J Am Chem Soc. 2002 Mar 27;124(12):3152-62

The interaction of MS-325 with human serum albumin and its effect on proton relaxation rates

Caravan P, Cloutier NJ, Greenfield MT, McDermid SA, Dunham SU, Bulte JW, Amedio JC Jr, Looby RJ, Supkowski RM, Horrocks WD Jr, McMurry TJ, Lauffer RB.

Abstract

MS-325 is a novel blood pool contrast agent for magnetic resonance imaging currently undergoing clinical trials to assess blockage in arteries. MS-325 functions by binding to human serum albumin (HSA) in plasma. Binding to HSA serves to prolong plasma half-life, retain the agent in the blood pool, and increase the relaxation rate of water protons in plasma. Ultrafiltration studies with a 5 kDa molecular weight cutoff filter show that MS-325 binds to HSA with stepwise stoichiometric affinity constants (mM(-1)) of K(a1) = 11.0 +/- 2.7, K(a2) = 0.84 +/- 0.16, K(a3) = 0.26 +/- 0.14, and K(a4) = 0.43 +/- 0.24. Under the conditions 0.1 mM MS-325, 4.5% HSA, pH 7.4 (phosphate-buffered saline), and 37 degrees C, 88 +/- 2% of MS-325 is bound to albumin. Fluorescent probe displacement studies show that MS-325 can displace dansyl sarcosine and dansyl-L-asparagine from HSA with inhibition constants (K(i)) of 85 +/- 3 microM and 1500 +/- 850 microM, respectively; however, MS-325 is unable to displace warfarin. These results suggest that MS-325 binds primarily to site II on HSA. The relaxivity of MS-325 when bound to HSA is shown to be site dependent.

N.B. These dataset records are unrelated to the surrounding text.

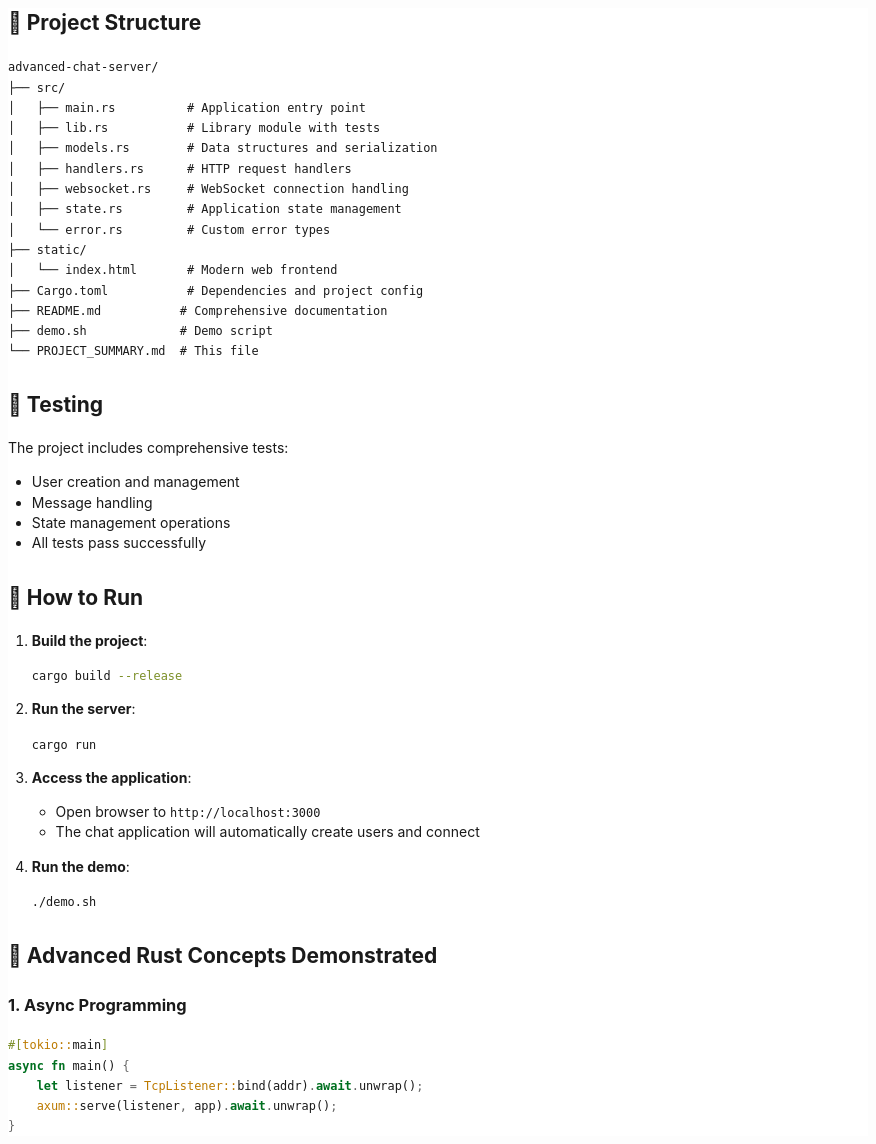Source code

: ## 📁 Project Structure

```
advanced-chat-server/
├── src/
│   ├── main.rs          # Application entry point
│   ├── lib.rs           # Library module with tests
│   ├── models.rs        # Data structures and serialization
│   ├── handlers.rs      # HTTP request handlers
│   ├── websocket.rs     # WebSocket connection handling
│   ├── state.rs         # Application state management
│   └── error.rs         # Custom error types
├── static/
│   └── index.html       # Modern web frontend
├── Cargo.toml           # Dependencies and project config
├── README.md           # Comprehensive documentation
├── demo.sh             # Demo script
└── PROJECT_SUMMARY.md  # This file
```

## 🧪 Testing

The project includes comprehensive tests:
- User creation and management
- Message handling
- State management operations
- All tests pass successfully

## 🔧 How to Run

1. **Build the project**:
   ```bash
   cargo build --release
   ```

2. **Run the server**:
   ```bash
   cargo run
   ```

3. **Access the application**:
   - Open browser to `http://localhost:3000`
   - The chat application will automatically create users and connect

4. **Run the demo**:
   ```bash
   ./demo.sh
   ```

## 🎯 Advanced Rust Concepts Demonstrated

### 1. Async Programming
```rust
#[tokio::main]
async fn main() {
    let listener = TcpListener::bind(addr).await.unwrap();
    axum::serve(listener, app).await.unwrap();
}
```
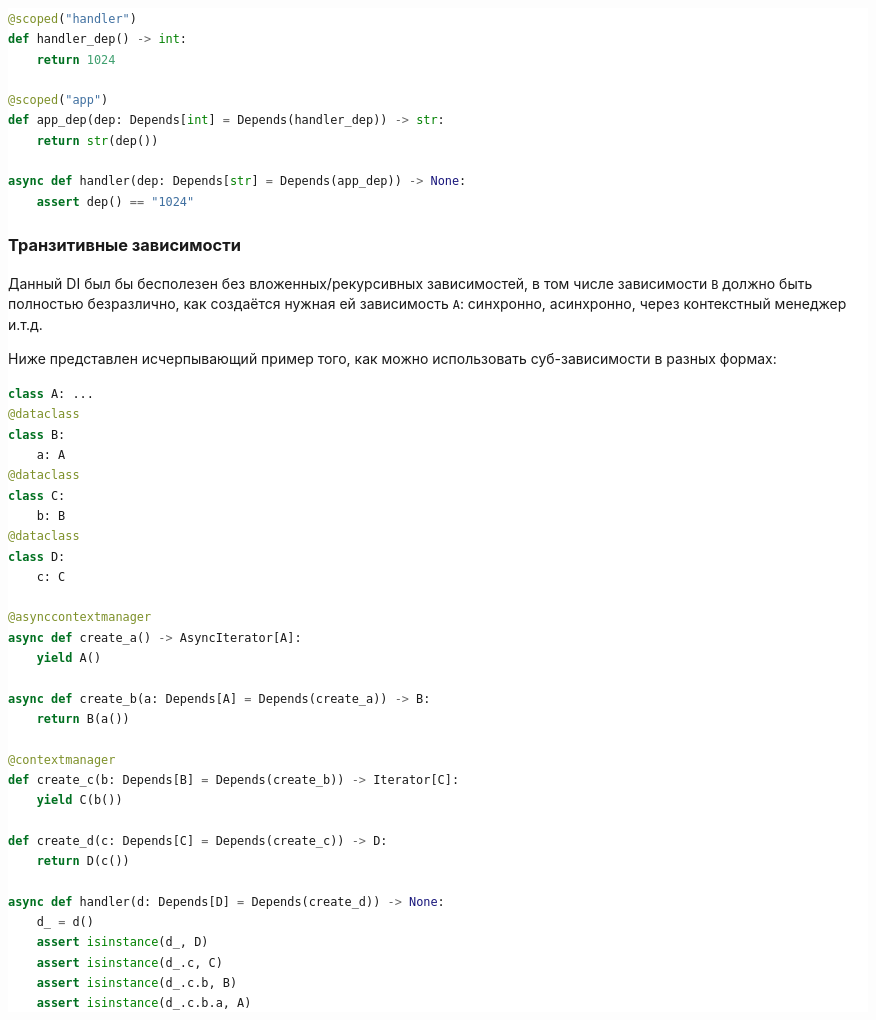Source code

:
 ```python
@scoped("handler")
def handler_dep() -> int:
    return 1024

@scoped("app")
def app_dep(dep: Depends[int] = Depends(handler_dep)) -> str:
    return str(dep())

async def handler(dep: Depends[str] = Depends(app_dep)) -> None:
    assert dep() == "1024"
```


### Транзитивные зависимости

Данный DI был бы бесполезен без вложенных/рекурсивных зависимостей, в том числе зависимости `B` должно быть
полностью безразлично, как создаётся нужная ей зависимость `A`: синхронно, асинхронно, через контекстный менеджер и.т.д.

Ниже представлен исчерпывающий пример того, как можно использовать суб-зависимости в разных формах:

```python
class A: ...
@dataclass
class B:
    a: A
@dataclass
class C:
    b: B
@dataclass
class D:
    c: C

@asynccontextmanager
async def create_a() -> AsyncIterator[A]:
    yield A()

async def create_b(a: Depends[A] = Depends(create_a)) -> B:
    return B(a())

@contextmanager
def create_c(b: Depends[B] = Depends(create_b)) -> Iterator[C]:
    yield C(b())

def create_d(c: Depends[C] = Depends(create_c)) -> D:
    return D(c())

async def handler(d: Depends[D] = Depends(create_d)) -> None:
    d_ = d()
    assert isinstance(d_, D)
    assert isinstance(d_.c, C)
    assert isinstance(d_.c.b, B)
    assert isinstance(d_.c.b.a, A)
```
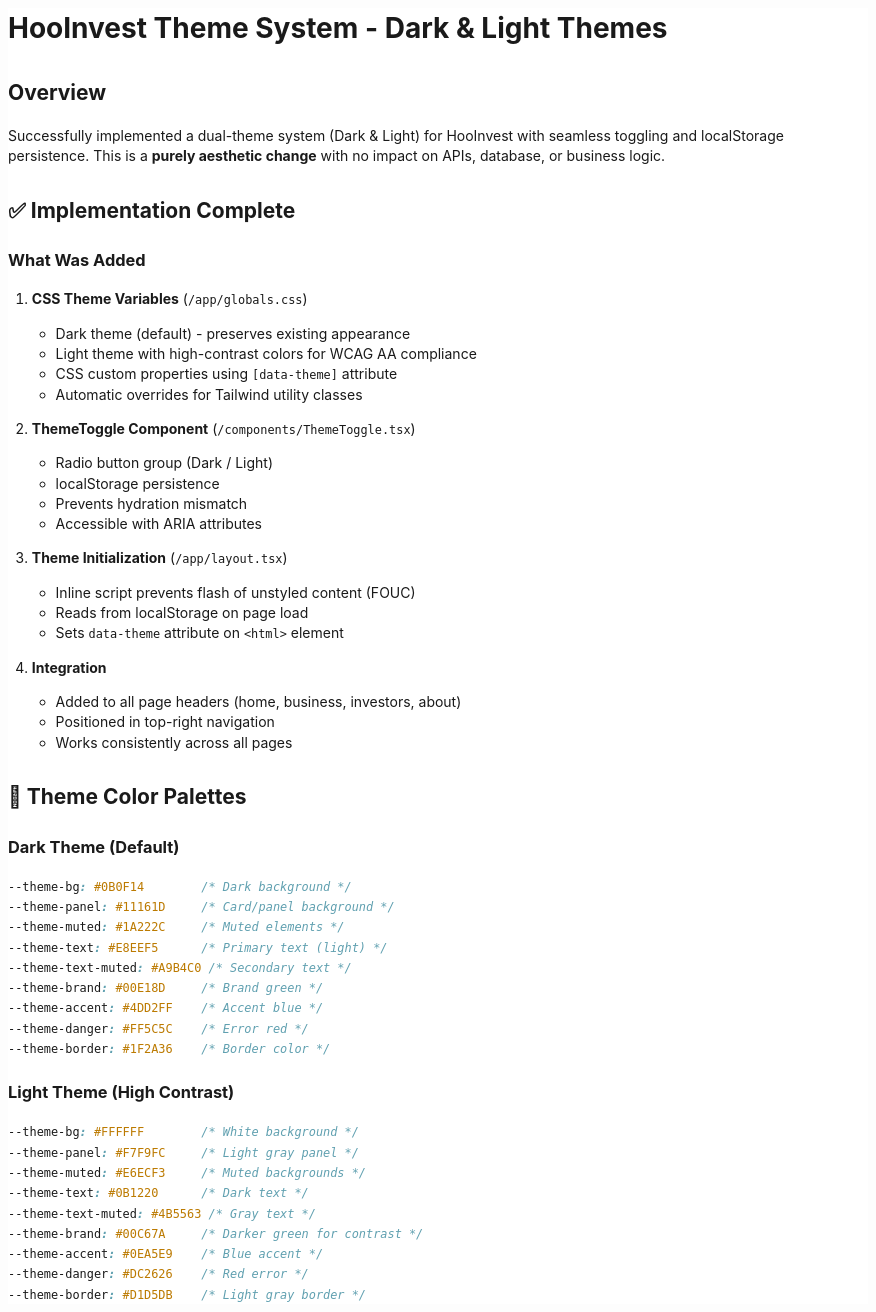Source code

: # HooInvest Theme System - Dark & Light Themes

## Overview

Successfully implemented a dual-theme system (Dark & Light) for HooInvest with seamless toggling and localStorage persistence. This is a **purely aesthetic change** with no impact on APIs, database, or business logic.

## ✅ Implementation Complete

### What Was Added

1. **CSS Theme Variables** (`/app/globals.css`)
   - Dark theme (default) - preserves existing appearance
   - Light theme with high-contrast colors for WCAG AA compliance
   - CSS custom properties using `[data-theme]` attribute
   - Automatic overrides for Tailwind utility classes

2. **ThemeToggle Component** (`/components/ThemeToggle.tsx`)
   - Radio button group (Dark / Light)
   - localStorage persistence
   - Prevents hydration mismatch
   - Accessible with ARIA attributes

3. **Theme Initialization** (`/app/layout.tsx`)
   - Inline script prevents flash of unstyled content (FOUC)
   - Reads from localStorage on page load
   - Sets `data-theme` attribute on `<html>` element

4. **Integration**
   - Added to all page headers (home, business, investors, about)
   - Positioned in top-right navigation
   - Works consistently across all pages

## 🎨 Theme Color Palettes

### Dark Theme (Default)
```css
--theme-bg: #0B0F14        /* Dark background */
--theme-panel: #11161D     /* Card/panel background */
--theme-muted: #1A222C     /* Muted elements */
--theme-text: #E8EEF5      /* Primary text (light) */
--theme-text-muted: #A9B4C0 /* Secondary text */
--theme-brand: #00E18D     /* Brand green */
--theme-accent: #4DD2FF    /* Accent blue */
--theme-danger: #FF5C5C    /* Error red */
--theme-border: #1F2A36    /* Border color */
```

### Light Theme (High Contrast)
```css
--theme-bg: #FFFFFF        /* White background */
--theme-panel: #F7F9FC     /* Light gray panel */
--theme-muted: #E6ECF3     /* Muted backgrounds */
--theme-text: #0B1220      /* Dark text */
--theme-text-muted: #4B5563 /* Gray text */
--theme-brand: #00C67A     /* Darker green for contrast */
--theme-accent: #0EA5E9    /* Blue accent */
--theme-danger: #DC2626    /* Red error */
--theme-border: #D1D5DB    /* Light gray border */
```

The Eu(III) analogue of MS-325 is shown to contain one inner-sphere water molecule in the presence and in the absence of HSA. The synthesis of an MS-325 analogue, 5, containing no inner-sphere water molecules is described. Compound 5 is used to estimate the contribution to relaxivity from the outer-sphere water molecules surrounding MS-325. The high relaxivity of MS-325 bound to HSA is primarily because of a 60-100-fold increase in the rotational correlation time of the molecule upon binding (tau(R) = 10.1 +/- 2.6 ns bound vs 115 ps free). Analysis of the nuclear magnetic relaxation dispersion (T(1) and T(2)) profiles also suggests a decrease in the electronic relaxation rate (1/T(1e) at 20 MHz = 2.0 x 10(8) s(-1) bound vs 1.1 x 10(9) s(-1) free) and an increase in the inner-sphere water residency time (tau(m) = 170 +/- 40 ns bound vs 69 +/- 20 ns free).